**Required work:**
All entries must be transcribed exactly, down to the last character.

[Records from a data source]
---*---

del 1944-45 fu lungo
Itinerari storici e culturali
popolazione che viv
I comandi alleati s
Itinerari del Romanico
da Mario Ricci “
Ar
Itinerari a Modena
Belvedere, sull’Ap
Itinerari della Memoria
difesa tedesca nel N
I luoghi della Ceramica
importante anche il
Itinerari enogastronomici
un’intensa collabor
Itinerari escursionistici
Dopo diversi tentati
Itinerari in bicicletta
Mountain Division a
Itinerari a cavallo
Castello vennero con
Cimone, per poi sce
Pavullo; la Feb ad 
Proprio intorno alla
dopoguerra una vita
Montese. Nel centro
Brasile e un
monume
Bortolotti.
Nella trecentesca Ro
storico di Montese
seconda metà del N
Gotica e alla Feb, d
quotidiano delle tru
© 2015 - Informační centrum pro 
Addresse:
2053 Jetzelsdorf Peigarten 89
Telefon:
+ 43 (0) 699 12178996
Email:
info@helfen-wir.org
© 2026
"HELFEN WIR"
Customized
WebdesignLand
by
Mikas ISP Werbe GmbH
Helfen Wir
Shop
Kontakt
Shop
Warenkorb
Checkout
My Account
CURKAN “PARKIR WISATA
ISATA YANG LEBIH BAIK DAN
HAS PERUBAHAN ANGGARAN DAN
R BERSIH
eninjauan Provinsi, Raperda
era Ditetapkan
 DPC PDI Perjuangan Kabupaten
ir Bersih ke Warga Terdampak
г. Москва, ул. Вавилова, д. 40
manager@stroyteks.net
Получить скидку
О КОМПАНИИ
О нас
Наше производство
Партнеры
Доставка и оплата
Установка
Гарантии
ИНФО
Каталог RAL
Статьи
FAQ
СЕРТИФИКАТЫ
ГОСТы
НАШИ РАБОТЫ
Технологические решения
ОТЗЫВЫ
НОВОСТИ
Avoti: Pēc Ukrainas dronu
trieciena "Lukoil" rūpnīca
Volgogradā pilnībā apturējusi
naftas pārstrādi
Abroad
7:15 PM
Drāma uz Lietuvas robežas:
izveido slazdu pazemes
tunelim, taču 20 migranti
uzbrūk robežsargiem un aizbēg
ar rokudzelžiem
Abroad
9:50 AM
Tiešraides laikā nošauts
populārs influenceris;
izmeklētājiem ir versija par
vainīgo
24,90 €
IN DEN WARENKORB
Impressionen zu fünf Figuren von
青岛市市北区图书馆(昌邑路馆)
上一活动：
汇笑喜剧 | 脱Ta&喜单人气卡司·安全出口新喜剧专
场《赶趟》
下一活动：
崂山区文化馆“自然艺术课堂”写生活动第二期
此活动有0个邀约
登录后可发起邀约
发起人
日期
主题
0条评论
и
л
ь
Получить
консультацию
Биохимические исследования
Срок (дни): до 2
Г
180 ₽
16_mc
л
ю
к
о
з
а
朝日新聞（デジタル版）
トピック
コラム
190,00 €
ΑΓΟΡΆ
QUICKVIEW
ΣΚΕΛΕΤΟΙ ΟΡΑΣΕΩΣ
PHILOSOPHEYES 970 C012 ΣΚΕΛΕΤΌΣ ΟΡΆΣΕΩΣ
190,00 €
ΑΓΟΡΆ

---*---

**Task response:**
del 1944-45 fu lungo
Itinerari storici e culturali
popolazione che viv
I comandi alleati s
Itinerari del Romanico
da Mario Ricci “
Ar
Itinerari a Modena
Belvedere, sull’Ap
Itinerari della Memoria
difesa tedesca nel N
I luoghi della Ceramica
importante anche il
Itinerari enogastronomici
un’intensa collabor
Itinerari escursionistici
Dopo diversi tentati
Itinerari in bicicletta
Mountain Division a
Itinerari a cavallo
Castello vennero con
Cimone, per poi sce
Pavullo; la Feb ad 
Proprio intorno alla
dopoguerra una vita
Montese. Nel centro
Brasile e un
monume
Bortolotti.
Nella trecentesca Ro
storico di Montese
seconda metà del N
Gotica e alla Feb, d
quotidiano delle tru
© 2015 - Informační centrum pro 
Addresse:
2053 Jetzelsdorf Peigarten 89
Telefon:
+ 43 (0) 699 12178996
Email:
info@helfen-wir.org
© 2026
"HELFEN WIR"
Customized
WebdesignLand
by
Mikas ISP Werbe GmbH
Helfen Wir
Shop
Kontakt
Shop
Warenkorb
Checkout
My Account
CURKAN “PARKIR WISATA
ISATA YANG LEBIH BAIK DAN
HAS PERUBAHAN ANGGARAN DAN
R BERSIH
eninjauan Provinsi, Raperda
era Ditetapkan
 DPC PDI Perjuangan Kabupaten
ir Bersih ke Warga Terdampak
г. Москва, ул. Вавилова, д. 40
manager@stroyteks.net
Получить скидку
О КОМПАНИИ
О нас
Наше производство
Партнеры
Доставка и оплата
Установка
Гарантии
ИНФО
Каталог RAL
Статьи
FAQ
СЕРТИФИКАТЫ
ГОСТы
НАШИ РАБОТЫ
Технологические решения
ОТЗЫВЫ
НОВОСТИ
Avoti: Pēc Ukrainas dronu
trieciena "Lukoil" rūpnīca
Volgogradā pilnībā apturējusi
naftas pārstrādi
Abroad
7:15 PM
Drāma uz Lietuvas robežas:
izveido slazdu pazemes
tunelim, taču 20 migranti
uzbrūk robežsargiem un aizbēg
ar rokudzelžiem
Abroad
9:50 AM
Tiešraides laikā nošauts
populārs influenceris;
izmeklētājiem ir versija par
vainīgo
24,90 €
IN DEN WARENKORB
Impressionen zu fünf Figuren von
青岛市市北区图书馆(昌邑路馆)
上一活动：
汇笑喜剧 | 脱Ta&喜单人气卡司·安全出口新喜剧专
场《赶趟》
下一活动：
崂山区文化馆“自然艺术课堂”写生活动第二期
此活动有0个邀约
登录后可发起邀约
发起人
日期
主题
0条评论
и
л
ь
Получить
консультацию
Биохимические исследования
Срок (дни): до 2
Г
180 ₽
16_mc
л
ю
к
о
з
а
朝日新聞（デジタル版）
トピック
コラム
190,00 €
ΑΓΟΡΆ
QUICKVIEW
ΣΚΕΛΕΤΟΙ ΟΡΑΣΕΩΣ
PHILOSOPHEYES 970 C012 ΣΚΕΛΕΤΌΣ ΟΡΆΣΕΩΣ
190,00 €
ΑΓΟΡΆ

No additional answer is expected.